La théologie dans le boudoir. L’enjeu autour de Tariq Ramadan est trop politique pour que les articles et les accusations soient tout à fait nettes. De sa victime que les médias ont affublée d’un prénom grossièrement chrétien, Christelle, bien qu’elle soit musulmane (serait-elle également victime d’une guerre idéologique via les médias ?), « À 14 ans », nous dit-on dans Vanity Fair, « elle est marquée par sa lecture du Prince de Machiavel, «  pour sa lucidité froide et mathématique sur le fonctionnement des êtres humains  ». À 15 ans, par Le Discours de la méthode de Descartes et L’Art de la guerre de Sun Tzu.» Ah. OK. C’est un article de journalisme, ou une fiction plagiant notamment la scène de roman évoquée plus haut et présentée comme un article ? Les initiales de Fake News sont FN, tiens.

Quoi qu’il en soit, un fait au moins est tout à fait certain : il y a plusieurs années j’ai vu sur Facebook une photo de Ramadan en caleçon assis sur un lit, prise par l’une de ses conquêtes de passage (c’était peut-être déjà Henda Ayari) : Ramadan est un Tartuffe, c’est-à-dire si l’on suit bien Molière non seulement un hypocrite mais aussi un manipulateur et abuseur qui opère en se faisant aduler.
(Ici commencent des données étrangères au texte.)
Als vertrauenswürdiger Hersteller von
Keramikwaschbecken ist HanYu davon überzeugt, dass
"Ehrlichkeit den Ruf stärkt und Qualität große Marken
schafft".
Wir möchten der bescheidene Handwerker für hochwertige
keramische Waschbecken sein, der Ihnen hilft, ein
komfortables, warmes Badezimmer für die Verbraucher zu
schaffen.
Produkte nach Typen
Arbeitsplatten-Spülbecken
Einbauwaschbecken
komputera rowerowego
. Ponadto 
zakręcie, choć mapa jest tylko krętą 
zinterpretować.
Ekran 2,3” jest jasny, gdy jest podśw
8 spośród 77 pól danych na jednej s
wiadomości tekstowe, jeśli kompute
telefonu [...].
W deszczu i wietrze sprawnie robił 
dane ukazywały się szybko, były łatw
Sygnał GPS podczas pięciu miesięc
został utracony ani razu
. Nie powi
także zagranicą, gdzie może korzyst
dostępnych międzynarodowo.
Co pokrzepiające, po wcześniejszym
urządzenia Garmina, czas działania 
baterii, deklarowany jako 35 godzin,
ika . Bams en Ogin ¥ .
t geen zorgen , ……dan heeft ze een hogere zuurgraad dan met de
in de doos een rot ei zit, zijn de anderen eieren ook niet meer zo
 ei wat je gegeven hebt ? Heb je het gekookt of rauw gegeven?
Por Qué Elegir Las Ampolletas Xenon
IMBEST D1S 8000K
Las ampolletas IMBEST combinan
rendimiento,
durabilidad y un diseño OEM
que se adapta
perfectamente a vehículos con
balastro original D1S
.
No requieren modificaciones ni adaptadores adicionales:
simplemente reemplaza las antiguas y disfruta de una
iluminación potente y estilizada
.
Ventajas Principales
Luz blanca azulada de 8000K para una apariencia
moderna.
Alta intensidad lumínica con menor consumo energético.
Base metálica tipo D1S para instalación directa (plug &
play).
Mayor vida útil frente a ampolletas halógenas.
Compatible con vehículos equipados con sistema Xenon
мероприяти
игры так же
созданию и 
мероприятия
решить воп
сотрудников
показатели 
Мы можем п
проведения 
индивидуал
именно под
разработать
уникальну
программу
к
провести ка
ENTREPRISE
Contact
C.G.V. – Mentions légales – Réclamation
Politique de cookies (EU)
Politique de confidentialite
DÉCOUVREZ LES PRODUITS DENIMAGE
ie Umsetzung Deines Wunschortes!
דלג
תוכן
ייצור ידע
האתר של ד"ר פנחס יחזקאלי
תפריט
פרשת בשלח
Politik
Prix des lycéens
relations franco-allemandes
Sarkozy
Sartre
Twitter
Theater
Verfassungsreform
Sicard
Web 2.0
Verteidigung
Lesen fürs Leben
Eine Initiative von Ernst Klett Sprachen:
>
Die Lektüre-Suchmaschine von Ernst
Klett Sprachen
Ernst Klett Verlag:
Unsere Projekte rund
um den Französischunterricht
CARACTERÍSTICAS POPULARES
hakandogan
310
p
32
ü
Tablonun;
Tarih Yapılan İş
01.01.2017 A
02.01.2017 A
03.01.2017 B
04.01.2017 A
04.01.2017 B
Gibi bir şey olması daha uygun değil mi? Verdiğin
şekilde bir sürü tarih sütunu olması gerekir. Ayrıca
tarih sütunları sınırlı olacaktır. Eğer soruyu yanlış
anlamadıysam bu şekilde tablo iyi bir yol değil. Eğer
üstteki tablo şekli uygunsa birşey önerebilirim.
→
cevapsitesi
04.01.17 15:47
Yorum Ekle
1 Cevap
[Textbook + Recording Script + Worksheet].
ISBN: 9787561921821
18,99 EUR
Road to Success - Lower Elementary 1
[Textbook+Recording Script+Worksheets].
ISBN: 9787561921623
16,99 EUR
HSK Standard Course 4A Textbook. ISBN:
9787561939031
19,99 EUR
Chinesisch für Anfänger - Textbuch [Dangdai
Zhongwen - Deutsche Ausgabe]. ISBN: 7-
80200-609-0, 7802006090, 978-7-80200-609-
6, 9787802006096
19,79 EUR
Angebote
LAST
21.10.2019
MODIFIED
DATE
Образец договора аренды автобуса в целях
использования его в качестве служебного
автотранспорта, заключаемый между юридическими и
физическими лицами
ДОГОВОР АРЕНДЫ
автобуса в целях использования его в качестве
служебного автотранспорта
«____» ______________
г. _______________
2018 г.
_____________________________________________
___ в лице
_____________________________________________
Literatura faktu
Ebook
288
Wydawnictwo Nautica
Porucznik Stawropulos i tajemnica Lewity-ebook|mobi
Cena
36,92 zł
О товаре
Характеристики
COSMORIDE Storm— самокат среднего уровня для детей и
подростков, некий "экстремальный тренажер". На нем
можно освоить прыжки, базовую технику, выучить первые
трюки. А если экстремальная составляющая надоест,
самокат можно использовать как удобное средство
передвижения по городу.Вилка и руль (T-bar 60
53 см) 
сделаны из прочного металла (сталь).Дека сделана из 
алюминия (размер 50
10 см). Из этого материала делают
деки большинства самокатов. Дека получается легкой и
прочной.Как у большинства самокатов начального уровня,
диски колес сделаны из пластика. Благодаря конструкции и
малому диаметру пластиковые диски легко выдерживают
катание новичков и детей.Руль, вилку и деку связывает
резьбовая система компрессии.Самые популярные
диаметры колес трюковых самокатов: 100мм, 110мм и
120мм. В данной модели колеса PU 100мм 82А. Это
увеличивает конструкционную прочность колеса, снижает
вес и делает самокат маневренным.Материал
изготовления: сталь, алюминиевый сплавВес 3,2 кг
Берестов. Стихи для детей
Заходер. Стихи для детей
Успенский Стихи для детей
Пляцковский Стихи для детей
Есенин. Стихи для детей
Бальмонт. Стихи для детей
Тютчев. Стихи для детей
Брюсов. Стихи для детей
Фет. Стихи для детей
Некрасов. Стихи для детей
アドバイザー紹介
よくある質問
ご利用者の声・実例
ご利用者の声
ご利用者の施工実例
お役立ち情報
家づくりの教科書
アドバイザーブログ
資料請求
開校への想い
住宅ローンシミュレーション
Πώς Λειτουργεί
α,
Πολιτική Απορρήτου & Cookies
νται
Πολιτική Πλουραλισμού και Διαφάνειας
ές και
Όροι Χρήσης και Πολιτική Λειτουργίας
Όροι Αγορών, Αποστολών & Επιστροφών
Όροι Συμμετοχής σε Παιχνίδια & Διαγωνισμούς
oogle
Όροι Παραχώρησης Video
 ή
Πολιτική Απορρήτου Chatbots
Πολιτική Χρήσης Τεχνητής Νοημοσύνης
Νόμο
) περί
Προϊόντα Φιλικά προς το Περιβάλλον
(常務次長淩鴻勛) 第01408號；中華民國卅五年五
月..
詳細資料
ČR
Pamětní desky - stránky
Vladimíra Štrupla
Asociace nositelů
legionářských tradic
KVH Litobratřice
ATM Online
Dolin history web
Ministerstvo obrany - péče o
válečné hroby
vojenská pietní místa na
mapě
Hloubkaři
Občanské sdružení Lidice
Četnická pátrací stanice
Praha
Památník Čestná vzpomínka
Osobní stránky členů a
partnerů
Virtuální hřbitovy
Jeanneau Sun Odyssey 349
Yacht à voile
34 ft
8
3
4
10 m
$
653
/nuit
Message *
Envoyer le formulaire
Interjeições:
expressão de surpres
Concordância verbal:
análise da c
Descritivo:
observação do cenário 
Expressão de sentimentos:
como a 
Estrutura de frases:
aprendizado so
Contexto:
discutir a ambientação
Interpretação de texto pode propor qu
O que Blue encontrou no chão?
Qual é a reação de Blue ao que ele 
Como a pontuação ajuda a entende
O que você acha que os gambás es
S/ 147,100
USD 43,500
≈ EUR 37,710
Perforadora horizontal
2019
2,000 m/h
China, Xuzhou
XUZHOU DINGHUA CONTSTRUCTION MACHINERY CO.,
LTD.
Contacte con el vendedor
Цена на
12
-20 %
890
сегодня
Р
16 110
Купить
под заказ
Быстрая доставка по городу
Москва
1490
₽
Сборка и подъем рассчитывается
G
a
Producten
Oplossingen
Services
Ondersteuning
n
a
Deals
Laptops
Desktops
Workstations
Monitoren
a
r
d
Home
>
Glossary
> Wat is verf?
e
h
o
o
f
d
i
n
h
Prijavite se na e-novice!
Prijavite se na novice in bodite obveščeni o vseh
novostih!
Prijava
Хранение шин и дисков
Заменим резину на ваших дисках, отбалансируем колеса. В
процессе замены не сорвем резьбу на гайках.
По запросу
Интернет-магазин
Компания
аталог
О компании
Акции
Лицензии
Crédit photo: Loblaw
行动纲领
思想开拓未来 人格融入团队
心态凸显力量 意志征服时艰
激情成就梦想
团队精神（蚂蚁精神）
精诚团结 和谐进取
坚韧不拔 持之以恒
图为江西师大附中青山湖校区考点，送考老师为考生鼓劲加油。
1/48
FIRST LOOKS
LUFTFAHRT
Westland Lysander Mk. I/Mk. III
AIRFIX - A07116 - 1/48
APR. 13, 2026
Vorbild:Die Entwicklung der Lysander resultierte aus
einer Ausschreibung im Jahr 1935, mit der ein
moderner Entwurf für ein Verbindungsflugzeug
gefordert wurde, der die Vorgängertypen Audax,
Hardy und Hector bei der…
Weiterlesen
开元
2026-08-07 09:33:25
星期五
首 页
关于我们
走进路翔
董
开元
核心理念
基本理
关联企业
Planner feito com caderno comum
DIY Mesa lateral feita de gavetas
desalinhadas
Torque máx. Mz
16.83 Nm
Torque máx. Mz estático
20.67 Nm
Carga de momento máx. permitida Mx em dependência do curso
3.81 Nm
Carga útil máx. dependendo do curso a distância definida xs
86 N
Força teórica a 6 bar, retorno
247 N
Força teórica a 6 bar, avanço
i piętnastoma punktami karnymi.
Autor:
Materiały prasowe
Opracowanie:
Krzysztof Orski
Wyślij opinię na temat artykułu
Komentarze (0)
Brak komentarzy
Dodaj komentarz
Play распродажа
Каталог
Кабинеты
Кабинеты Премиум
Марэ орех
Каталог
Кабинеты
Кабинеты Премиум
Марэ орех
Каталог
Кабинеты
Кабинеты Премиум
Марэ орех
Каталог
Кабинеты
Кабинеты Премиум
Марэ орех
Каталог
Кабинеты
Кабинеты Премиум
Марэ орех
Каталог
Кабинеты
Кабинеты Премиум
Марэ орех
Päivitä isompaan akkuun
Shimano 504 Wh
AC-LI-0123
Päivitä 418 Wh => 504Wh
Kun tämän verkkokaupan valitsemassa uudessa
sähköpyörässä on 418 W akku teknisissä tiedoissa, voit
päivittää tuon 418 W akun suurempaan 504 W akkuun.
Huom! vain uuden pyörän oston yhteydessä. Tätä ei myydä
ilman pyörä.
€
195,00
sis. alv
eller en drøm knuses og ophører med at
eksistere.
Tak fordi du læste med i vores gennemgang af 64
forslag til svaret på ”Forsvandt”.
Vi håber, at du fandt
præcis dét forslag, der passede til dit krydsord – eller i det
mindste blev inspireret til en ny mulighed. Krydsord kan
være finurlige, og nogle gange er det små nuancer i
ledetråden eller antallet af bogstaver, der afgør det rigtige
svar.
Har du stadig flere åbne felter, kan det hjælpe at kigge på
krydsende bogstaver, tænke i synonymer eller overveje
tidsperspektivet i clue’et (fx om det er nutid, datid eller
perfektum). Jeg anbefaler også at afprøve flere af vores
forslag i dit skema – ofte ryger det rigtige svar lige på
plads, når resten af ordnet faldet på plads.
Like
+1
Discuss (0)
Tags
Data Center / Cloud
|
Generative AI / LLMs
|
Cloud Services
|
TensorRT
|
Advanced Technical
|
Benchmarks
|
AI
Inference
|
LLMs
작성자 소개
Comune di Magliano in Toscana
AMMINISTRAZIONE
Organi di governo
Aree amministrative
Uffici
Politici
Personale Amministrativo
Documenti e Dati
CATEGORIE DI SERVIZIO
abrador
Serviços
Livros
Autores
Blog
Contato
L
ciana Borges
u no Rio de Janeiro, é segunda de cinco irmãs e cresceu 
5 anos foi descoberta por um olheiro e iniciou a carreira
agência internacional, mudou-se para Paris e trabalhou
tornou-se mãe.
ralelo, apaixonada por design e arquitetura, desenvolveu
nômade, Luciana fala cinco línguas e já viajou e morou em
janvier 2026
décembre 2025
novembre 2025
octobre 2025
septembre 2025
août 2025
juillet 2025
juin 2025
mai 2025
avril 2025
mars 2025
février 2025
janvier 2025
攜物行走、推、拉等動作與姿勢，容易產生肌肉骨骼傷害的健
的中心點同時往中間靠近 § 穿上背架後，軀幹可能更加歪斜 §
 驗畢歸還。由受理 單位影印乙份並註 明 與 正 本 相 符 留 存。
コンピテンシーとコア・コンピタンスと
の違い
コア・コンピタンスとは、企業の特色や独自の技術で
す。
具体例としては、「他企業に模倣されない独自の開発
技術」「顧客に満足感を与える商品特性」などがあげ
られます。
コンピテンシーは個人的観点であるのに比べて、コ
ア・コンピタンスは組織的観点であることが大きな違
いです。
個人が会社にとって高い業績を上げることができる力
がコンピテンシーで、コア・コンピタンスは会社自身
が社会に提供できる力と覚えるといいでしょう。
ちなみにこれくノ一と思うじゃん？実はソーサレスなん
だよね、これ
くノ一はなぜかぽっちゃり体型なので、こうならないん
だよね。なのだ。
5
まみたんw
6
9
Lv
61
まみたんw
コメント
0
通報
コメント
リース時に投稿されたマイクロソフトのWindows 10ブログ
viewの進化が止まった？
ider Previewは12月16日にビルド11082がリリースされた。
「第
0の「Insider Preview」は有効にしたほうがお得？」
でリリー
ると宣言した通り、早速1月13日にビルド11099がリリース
J’ai décrit ce genre de marquis mort-vivant dans un livre, Forêt profonde. Ceux qui sont condamnés, pour une raison ou une autre, à ne déchaîner leur violence que mentalement sont aussi légion, et au moins aussi malfaisants. La révolution des femmes et des hommes avec les femmes se charge de les faire tomber, les uns aujourd’hui, les autres un autre jour.